# Activity:
Your task is to gather the lines below that hold the string "APERTURE".

[[ Given records open ]]

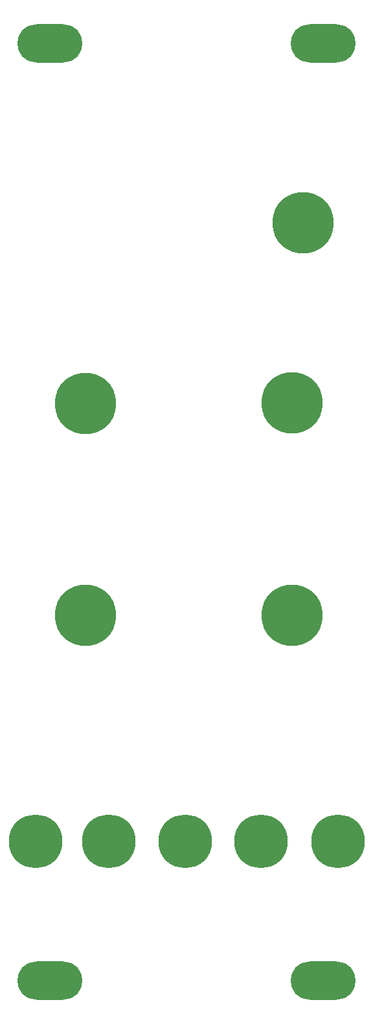
<source format=gbr>
%TF.GenerationSoftware,KiCad,Pcbnew,(6.0.8)*%
%TF.CreationDate,2023-04-30T16:13:03+01:00*%
%TF.ProjectId,Panel,50616e65-6c2e-46b6-9963-61645f706362,rev?*%
%TF.SameCoordinates,Original*%
%TF.FileFunction,Copper,L1,Top*%
%TF.FilePolarity,Positive*%
%FSLAX46Y46*%
G04 Gerber Fmt 4.6, Leading zero omitted, Abs format (unit mm)*
G04 Created by KiCad (PCBNEW (6.0.8)) date 2023-04-30 16:13:03*
%MOMM*%
%LPD*%
G01*
G04 APERTURE LIST*
%TA.AperFunction,NonConductor*%
%ADD10C,3.506351*%
%TD*%
%TA.AperFunction,ComponentPad*%
%ADD11O,8.500000X5.000000*%
%TD*%
%TA.AperFunction,ComponentPad*%
%ADD12C,8.000000*%
%TD*%
%TA.AperFunction,ComponentPad*%
%ADD13C,7.000000*%
%TD*%
G04 APERTURE END LIST*
D10*
X127658624Y-137642600D02*
G75*
G03*
X127658624Y-137642600I-1753175J0D01*
G01*
D11*
%TO.P,REF\u002A\u002A,1*%
%TO.N,N/C*%
X118157000Y-33353000D03*
%TD*%
D12*
%TO.P,,1*%
%TO.N,N/C*%
X122885200Y-80390471D03*
%TD*%
D13*
%TO.P,REF\u002A\u002A,1*%
%TO.N,N/C*%
X155829000Y-137668000D03*
%TD*%
D12*
%TO.P,REF\u002A\u002A,1*%
%TO.N,N/C*%
X149860000Y-108077000D03*
%TD*%
D13*
%TO.P,REF\u002A\u002A,1*%
%TO.N,N/C*%
X116332000Y-137668000D03*
%TD*%
D11*
%TO.P,REF\u002A\u002A,1*%
%TO.N,N/C*%
X153877000Y-155853000D03*
%TD*%
%TO.P,REF\u002A\u002A,1*%
%TO.N,N/C*%
X153877000Y-33353000D03*
%TD*%
D12*
%TO.P,REF\u002A\u002A,1*%
%TO.N,N/C*%
X149860000Y-80340200D03*
%TD*%
D13*
%TO.P,REF\u002A\u002A,1*%
%TO.N,N/C*%
X135890000Y-137668000D03*
%TD*%
D12*
%TO.P,,1*%
%TO.N,N/C*%
X122809000Y-108077000D03*
%TD*%
D11*
%TO.P,REF\u002A\u002A,1*%
%TO.N,N/C*%
X118157000Y-155853000D03*
%TD*%
D12*
%TO.P,REF\u002A\u002A,1*%
%TO.N,N/C*%
X151256800Y-56808200D03*
%TD*%
D13*
%TO.P,REF\u002A\u002A,1*%
%TO.N,N/C*%
X145796000Y-137668000D03*
%TD*%
%TO.P,,1*%
%TO.N,N/C*%
X125857000Y-137668000D03*
%TD*%
M02*

</source>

[[ Given records closed ]]

# Exercise result:
G04 APERTURE LIST*
G04 APERTURE END LIST*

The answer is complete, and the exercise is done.